P.S. I tried retrieving the Socket without the cast to net.Socket and it still didn't do any good.
Upvotes: 4
Views: 5464
Reputation: 215
as @maerics said , redis store only string. so your socket data will be destroyed and will give undefined as answer.
you can store your socket like this.
var OBJECT = Object.prototype;
OBJECT.rhash = {};
OBJECT.rset = function(id, object) {
OBJECT.rhash[id] = object;
return id;
};
OBJECT.rget = function(id) {
return OBJECT.rhash[id];
};
this will store reference to that object and reuse it again..
var id = OBJECT.rset("a123",socket);
var ref = OBJECT.rget("a123");
console.log(ref.remoteAddress);
Upvotes: 3
Reputation: 10015
Regarding the IP address, it's on a different hash key (not connection
, but ip
). So to get the value you just read from that key:
client.hget(reply, "ip", function(err, obj) {
console.log("socket's remoteaddress = " + obj);
});
Upvotes: 0
Reputation: 156662
Sockets and socket APIs (such as Berkeley Sockets) intrinsically handle special system-specific resources for which it just wouldn't make any sense to store or reference on a remote system, or even serialize for that matter.

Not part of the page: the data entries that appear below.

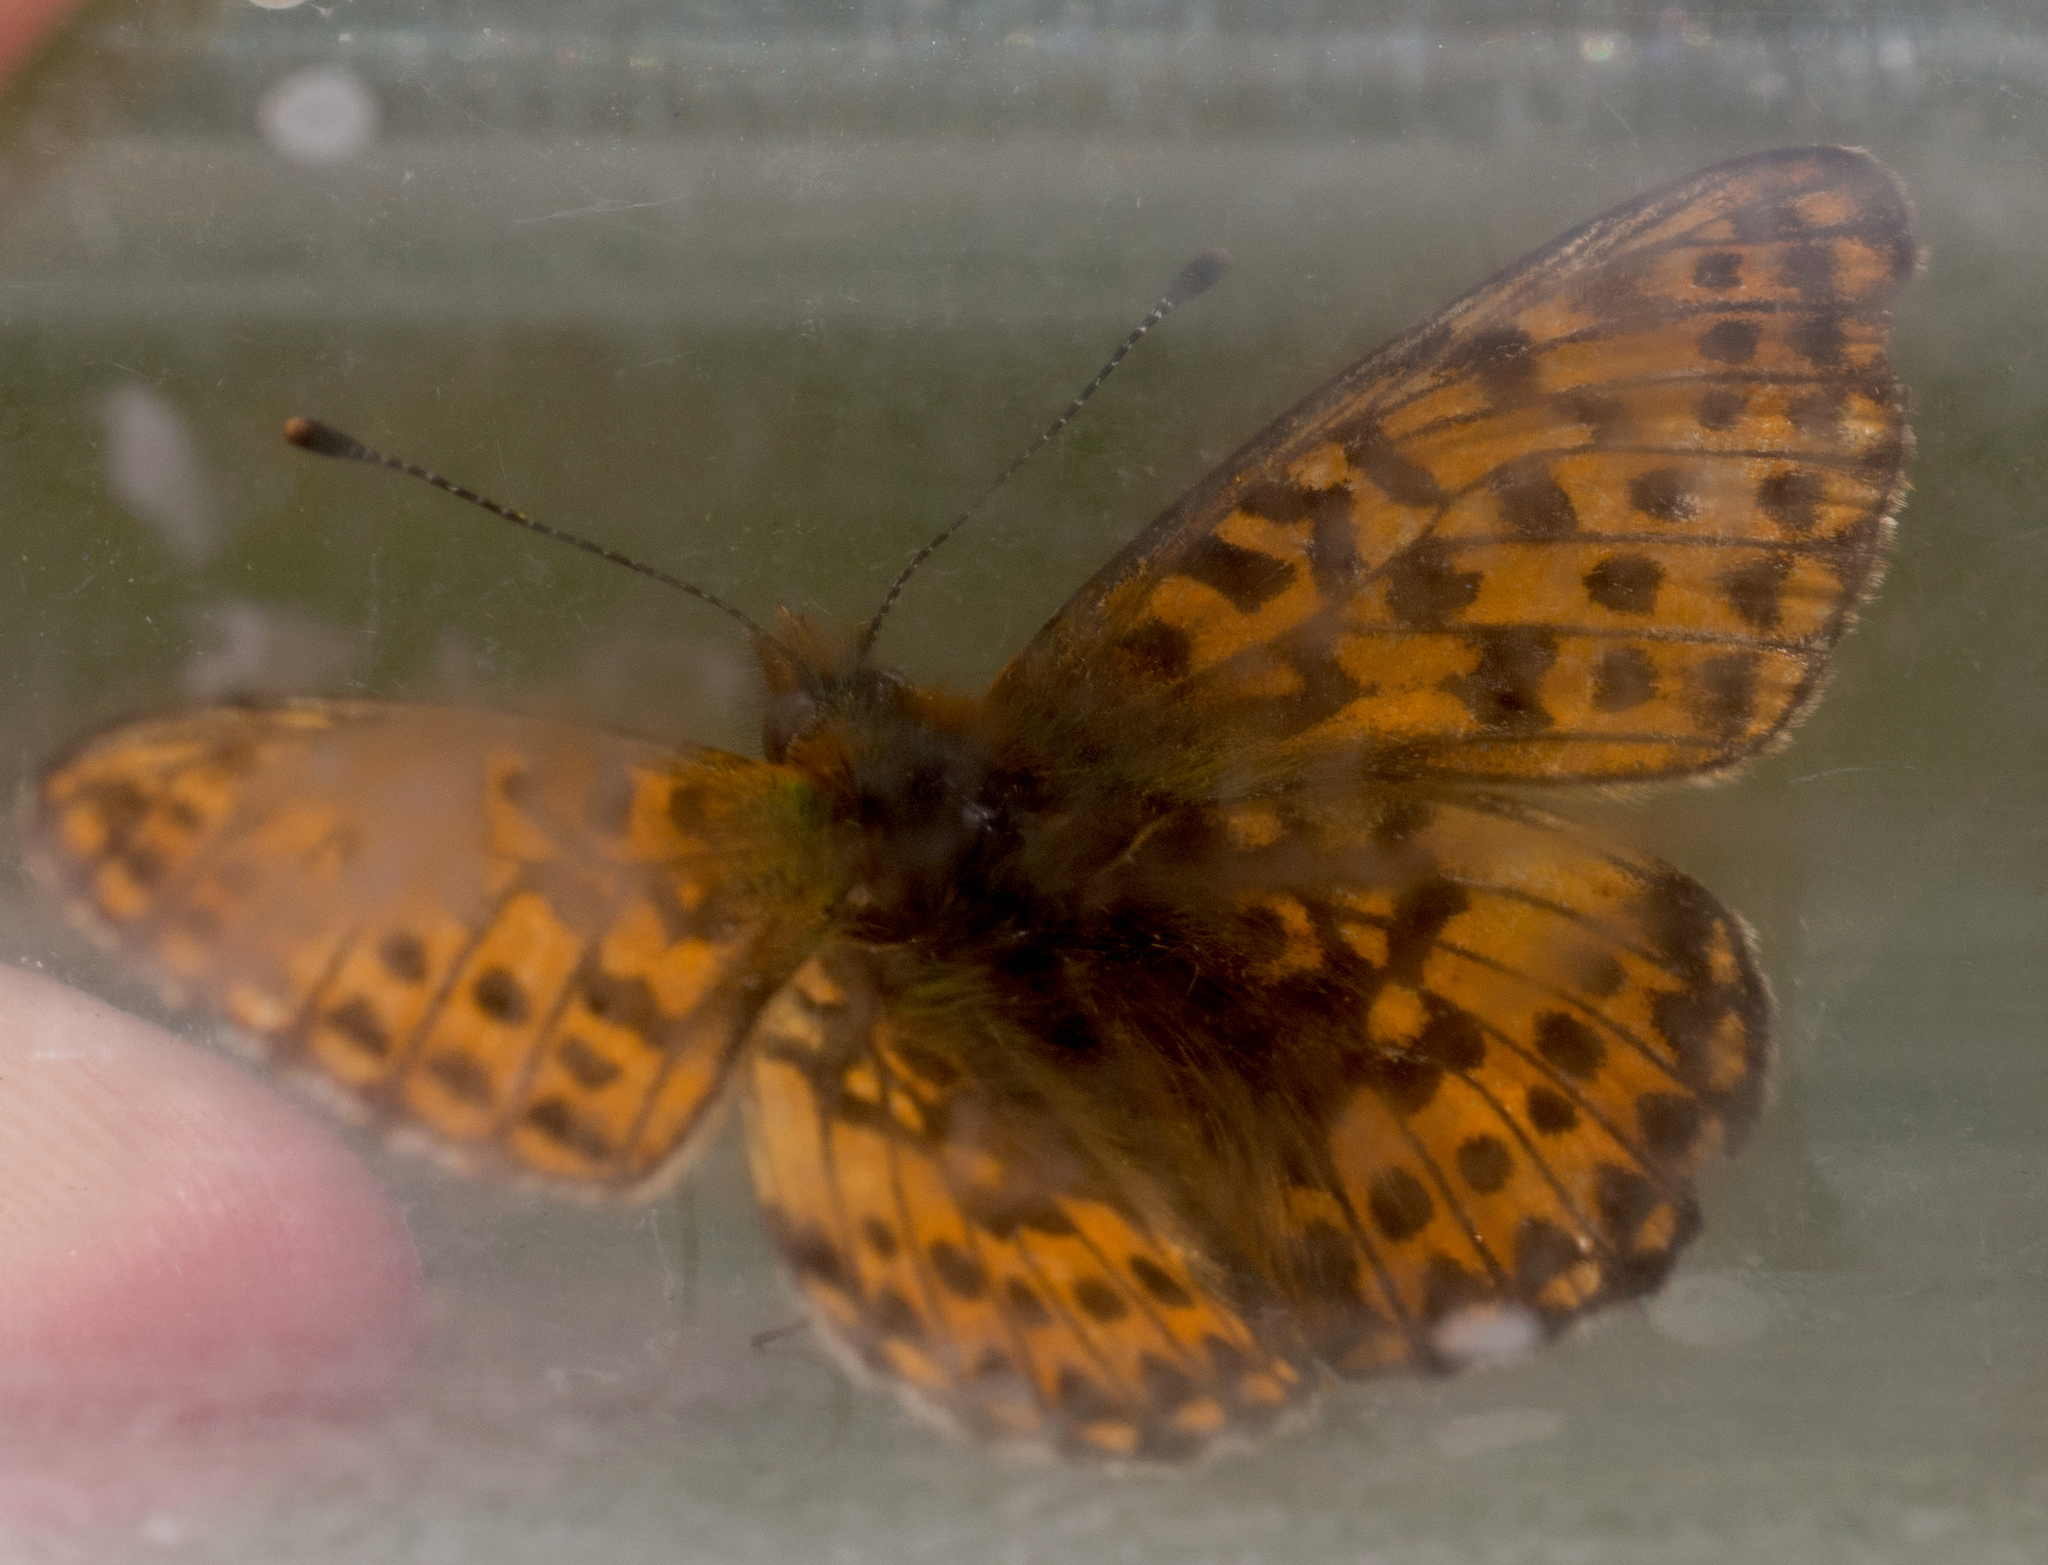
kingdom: Animalia
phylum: Arthropoda
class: Insecta
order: Lepidoptera
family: Nymphalidae
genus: Clossiana
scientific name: Clossiana euphrosyne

Although, in reality, sockets are often uniquely identified by file descriptors so you could easily store that small, unique integer in a database for later access; however, that integer would only be meaningful during the active lifetime of that socket within that process instance. A strategy such as this one will be fraught with challenges, mainly having to do with the transient nature of the socket file descriptor number.